NASA is partnering with the European Space Agency (ESA) for a significant mission. The two space agencies are heading to Mars.
A Letter Of Intent
On Wednesday, April 26, the two space organizations signed a letter of intent that will focus on bringing samples of Martian soil back to Earth. The two groups believe that if they can bring the soil back to the planet, they could begin to start piecing together how the solar system formed. The duo decided that it would take three Earth-based missions to accomplish of their goal. They would also have to face the challenge of launching a rocket from Mars's surface. This task is something that neither science organizations has done.
The Different Earth Missions
In 2020, NASA will launch its Mars Rover from Earth. The machine will be tasked to collect 30 pen-sized canisters of the soil. One year later, the ESA will be sending its ExoMars rover to dig on the Mars surface. The ESA scientists revealed that the ExoMars would be looking to see if anything lived on the Red Planet.
Mission number 2 would focus on using a rover to retrieve the samples that both the Mars Rover and the ExoMars units left behind. Once the rover finds the dirt, it would hand it off to a rocket, which will launch the samples into Martian orbit. The final mission involves that a spacecraft that would pick up the samples from the Martian orbit and head back to Earth. Once it lands back on the planet, the duo agreed that the vehicle will fall in the United States and will allow a team of scientists to analyze the Martian soil.
"It's very important that every mission we send to Mars discovers something slightly unusual. It's on the basis of that we tend to plan the next mission or next missions," said Dave Parker, ESA's director of human and robotic exploration, to BBC News.
Other Space News
As both NASA and the ESA move forward with their plans to retrieve Martian soil, there have been several companies that have set their eyes on outer space. SpaceX will be using its Falcon 9 rocket to transport five of the Iridium Communications, Inc.'s Iridium NEXT satellites into Earth's orbit. It would also be carrying NASA and the German Research Center for Geosciences' Gravity Recovery and Climate Experiment Follow-on (GRACE-FO).

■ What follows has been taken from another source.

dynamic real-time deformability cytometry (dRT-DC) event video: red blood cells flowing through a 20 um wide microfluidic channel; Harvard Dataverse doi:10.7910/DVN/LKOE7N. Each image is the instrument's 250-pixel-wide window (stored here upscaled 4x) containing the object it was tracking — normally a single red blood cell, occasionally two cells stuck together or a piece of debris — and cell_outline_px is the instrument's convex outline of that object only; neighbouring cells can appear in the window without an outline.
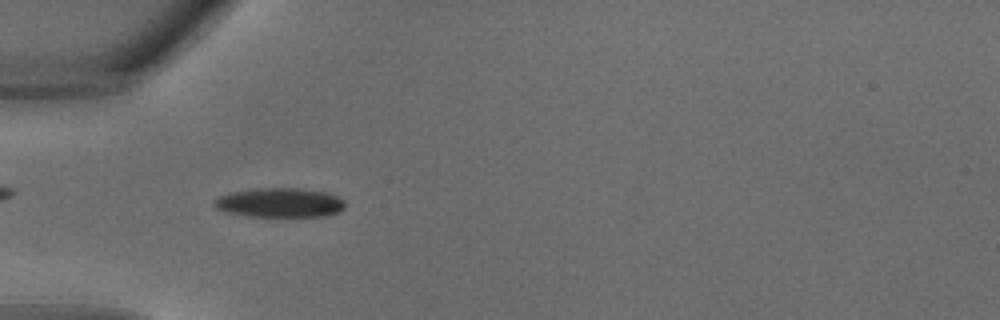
{"species": "common noctule bat (a hibernating species)", "species_latin": "Nyctalus noctula", "temperature_condition": "warm", "stored_images_in_passage": 24, "camera_frame_rate_fps": 3000, "um_per_image_px": 0.085, "animal": {"sex": "male", "body_mass_g": 18.8}, "frame": {"image": 1, "passage_image": 1, "time_ms": 0.0, "image_size_px": [1000, 320], "cell_outline_px": [[344, 208], [340, 212], [328, 216], [244, 216], [224, 212], [216, 208], [212, 204], [212, 200], [228, 192], [256, 188], [300, 188], [328, 192], [344, 200]], "centroid_in_image_um": [23.75, 17.22], "position_along_channel_um": 61.3, "area_um2": 22.77}}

SpaceX also used the Falcon 9 rocket to help NASA launch the Transiting Exoplanet Survey Satellite (TESS) on April 18. TESS is expected to look for planets that are like Earth. On April 19, NASA also announced that it would start construction of a lunar space station in 2019. Once completed, this lunar space station, called the Lunar Orbital Platform-Gateway, would have the ability to act as a go-between platform.
Tech Times reached out to NASA for a comment on this story.